Every industry faces problems. In the trucking industry, such problems run the gamut from government regulation to a driver shortage to taxation and fuel charges. But the industry’s latest problem is different. It is actually a good problem to have.
According to the Washington Post’s Gene Marks, a persistent theme of the 2018 version of the annual State of the North American Supply Chain study is one of capacity. In other words, freight volumes are increasing faster than the industry’s capacity to absorb them. Trucking companies are simply running out of room to transport goods.
From large, national carriers like C.R. England to the smallest independent contractors, the race is on to find ways to increase capacity. What’s more, all signs point to an even higher demand through 2018. Marks wrote in his January 23 piece that companies are already looking to shift some of their freight to rail and air in lieu of being able to get more trucks on the road.
A Growth Inequality Problem
So why is a lack of capacity a good problem to have? Because of the fundamental reason the problem exists. There is a growth inequality problem between volume and capacity. Volume is increasing thanks to a massive upswing in economic growth over the last 12 to 14 months. Capacity, while also expanding somewhat, is not growing at nearly the same rate.
The Washington Post reports that some 76% of freight companies anticipate growing volumes through 2018 yet know they will struggle to meet the demand. Carriers will have to shift freight to other means of transport when possible, and they will have to charge shippers more to pay for the increased costs of meeting the higher demand.
Making things worse is the persistent driver shortage that has plagued the industry for more than a decade. Until carriers can get more trucks on the road, they will continue to struggle with capacity issues. Surprisingly enough, Marks reports that trucking companies are not actively looking at the potential of semi-automated trucks that could increase capacity.
The Ongoing Driver Shortage
It’s nearly impossible to talk about volume and capacity without also exploring the driver shortage. There are a few things to consider here. First, truckers make substantially less today than they did during the trucking heyday of the 1970s and 80s when adjusted for inflation. Lower compensation is bound to hurt any industry. Still, today’s truckers do earn paychecks right in line with the national average, and higher paychecks compared to many other blue-collar workers.

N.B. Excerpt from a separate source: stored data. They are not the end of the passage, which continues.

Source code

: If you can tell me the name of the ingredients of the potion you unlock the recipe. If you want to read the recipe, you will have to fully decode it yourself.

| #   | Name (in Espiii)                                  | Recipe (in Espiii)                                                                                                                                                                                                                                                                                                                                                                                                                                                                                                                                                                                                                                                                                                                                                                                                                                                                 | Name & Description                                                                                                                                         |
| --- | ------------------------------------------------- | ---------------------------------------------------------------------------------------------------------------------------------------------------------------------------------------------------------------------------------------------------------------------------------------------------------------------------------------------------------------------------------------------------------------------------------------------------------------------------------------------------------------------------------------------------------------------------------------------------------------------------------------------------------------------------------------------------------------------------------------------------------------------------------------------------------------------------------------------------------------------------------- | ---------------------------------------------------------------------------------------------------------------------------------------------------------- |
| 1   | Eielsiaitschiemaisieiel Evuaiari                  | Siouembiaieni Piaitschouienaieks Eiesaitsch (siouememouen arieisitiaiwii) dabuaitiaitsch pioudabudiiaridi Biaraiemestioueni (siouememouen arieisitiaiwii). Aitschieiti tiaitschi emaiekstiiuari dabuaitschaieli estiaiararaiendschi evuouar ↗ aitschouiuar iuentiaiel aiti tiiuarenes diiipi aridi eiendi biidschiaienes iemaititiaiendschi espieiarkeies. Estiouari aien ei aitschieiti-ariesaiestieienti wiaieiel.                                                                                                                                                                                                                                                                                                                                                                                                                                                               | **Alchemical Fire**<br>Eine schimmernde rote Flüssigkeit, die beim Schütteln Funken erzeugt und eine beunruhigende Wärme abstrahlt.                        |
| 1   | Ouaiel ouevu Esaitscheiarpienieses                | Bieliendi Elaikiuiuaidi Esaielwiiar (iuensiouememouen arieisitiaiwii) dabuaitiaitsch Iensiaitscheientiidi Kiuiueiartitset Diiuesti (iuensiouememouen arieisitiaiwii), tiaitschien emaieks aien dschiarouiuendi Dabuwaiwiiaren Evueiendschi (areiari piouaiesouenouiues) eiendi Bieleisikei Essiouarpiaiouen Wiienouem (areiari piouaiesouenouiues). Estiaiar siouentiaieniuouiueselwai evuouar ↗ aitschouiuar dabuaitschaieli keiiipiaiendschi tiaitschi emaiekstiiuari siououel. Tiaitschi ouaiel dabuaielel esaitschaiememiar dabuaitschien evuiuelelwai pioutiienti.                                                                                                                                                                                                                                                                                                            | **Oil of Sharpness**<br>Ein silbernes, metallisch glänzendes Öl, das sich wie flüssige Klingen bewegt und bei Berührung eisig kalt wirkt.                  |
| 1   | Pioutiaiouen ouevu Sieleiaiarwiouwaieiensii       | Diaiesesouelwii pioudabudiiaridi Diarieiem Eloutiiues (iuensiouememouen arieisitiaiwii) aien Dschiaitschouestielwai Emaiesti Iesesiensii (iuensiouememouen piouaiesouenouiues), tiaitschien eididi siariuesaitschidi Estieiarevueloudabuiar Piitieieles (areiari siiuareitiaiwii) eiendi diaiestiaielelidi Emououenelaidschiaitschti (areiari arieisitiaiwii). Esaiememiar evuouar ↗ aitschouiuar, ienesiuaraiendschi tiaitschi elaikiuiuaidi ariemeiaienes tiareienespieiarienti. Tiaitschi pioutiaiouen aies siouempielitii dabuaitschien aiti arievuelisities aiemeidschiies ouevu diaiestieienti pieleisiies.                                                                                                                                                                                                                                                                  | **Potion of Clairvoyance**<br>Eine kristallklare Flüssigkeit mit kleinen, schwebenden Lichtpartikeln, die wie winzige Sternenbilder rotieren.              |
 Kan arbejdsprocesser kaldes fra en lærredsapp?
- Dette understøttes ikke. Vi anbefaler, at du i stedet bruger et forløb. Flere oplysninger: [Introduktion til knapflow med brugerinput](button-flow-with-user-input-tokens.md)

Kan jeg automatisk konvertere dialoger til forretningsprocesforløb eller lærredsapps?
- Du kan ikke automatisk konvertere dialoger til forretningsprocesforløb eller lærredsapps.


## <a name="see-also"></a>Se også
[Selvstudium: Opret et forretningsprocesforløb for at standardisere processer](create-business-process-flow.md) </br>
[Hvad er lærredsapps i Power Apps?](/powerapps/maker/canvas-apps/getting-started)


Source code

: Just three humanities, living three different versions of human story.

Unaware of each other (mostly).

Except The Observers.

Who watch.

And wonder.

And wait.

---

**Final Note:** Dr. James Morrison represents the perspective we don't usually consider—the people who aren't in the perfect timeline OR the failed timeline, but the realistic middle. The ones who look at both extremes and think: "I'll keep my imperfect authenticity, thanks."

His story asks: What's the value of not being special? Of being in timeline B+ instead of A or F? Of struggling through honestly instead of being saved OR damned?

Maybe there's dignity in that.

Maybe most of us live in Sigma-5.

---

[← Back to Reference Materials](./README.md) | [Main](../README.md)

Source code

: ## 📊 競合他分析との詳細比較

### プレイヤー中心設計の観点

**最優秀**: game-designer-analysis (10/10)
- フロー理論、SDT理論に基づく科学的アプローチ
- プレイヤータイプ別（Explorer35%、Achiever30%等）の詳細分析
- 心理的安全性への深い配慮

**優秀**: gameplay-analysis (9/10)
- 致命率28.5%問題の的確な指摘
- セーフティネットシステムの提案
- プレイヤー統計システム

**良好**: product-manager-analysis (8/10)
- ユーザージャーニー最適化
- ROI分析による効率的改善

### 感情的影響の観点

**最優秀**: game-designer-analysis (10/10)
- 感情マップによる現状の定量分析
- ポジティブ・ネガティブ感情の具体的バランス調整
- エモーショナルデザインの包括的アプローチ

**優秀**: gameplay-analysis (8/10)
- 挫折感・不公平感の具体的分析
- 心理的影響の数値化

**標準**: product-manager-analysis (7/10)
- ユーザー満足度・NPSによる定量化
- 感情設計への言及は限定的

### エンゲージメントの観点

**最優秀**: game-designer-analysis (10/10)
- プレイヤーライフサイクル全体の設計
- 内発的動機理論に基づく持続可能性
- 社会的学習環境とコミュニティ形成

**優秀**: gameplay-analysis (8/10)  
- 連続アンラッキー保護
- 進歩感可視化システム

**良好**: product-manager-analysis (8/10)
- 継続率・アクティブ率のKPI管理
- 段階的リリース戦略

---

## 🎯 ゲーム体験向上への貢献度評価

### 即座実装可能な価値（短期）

Some industry experts say that compensation is just one of the issues contributing to the driver shortage. They say government regulation is another, specifically citing the ELD mandate that went into effect back in December.
Industry representatives warned that the ELD mandate would drive truckers out of the industry when it was first introduced. But unlike similar threats in the past that never came to fruition, the predictions this time around are actually coming to pass.
Former actress turned truck driver Brita Nowak exemplifies the frustration many smaller carriers have with the ELD mandate. She recently shut the doors on her 14-year-old company because the constraints of the mandate were too much. She is not alone.
The mandate is making it more difficult for carriers and drivers to operate efficiently within the number of hours allowed by federal law. There providers such as TBS DOT compliance services that help independent truckers and fleets to stay compliant but it can still be a huge task to stay compliant.
Yes, America’s trucking companies have a new problem in a lack of capacity. It’s a good problem to have, but one that requires a solution if trucking is to move forward in a profitable and productive way.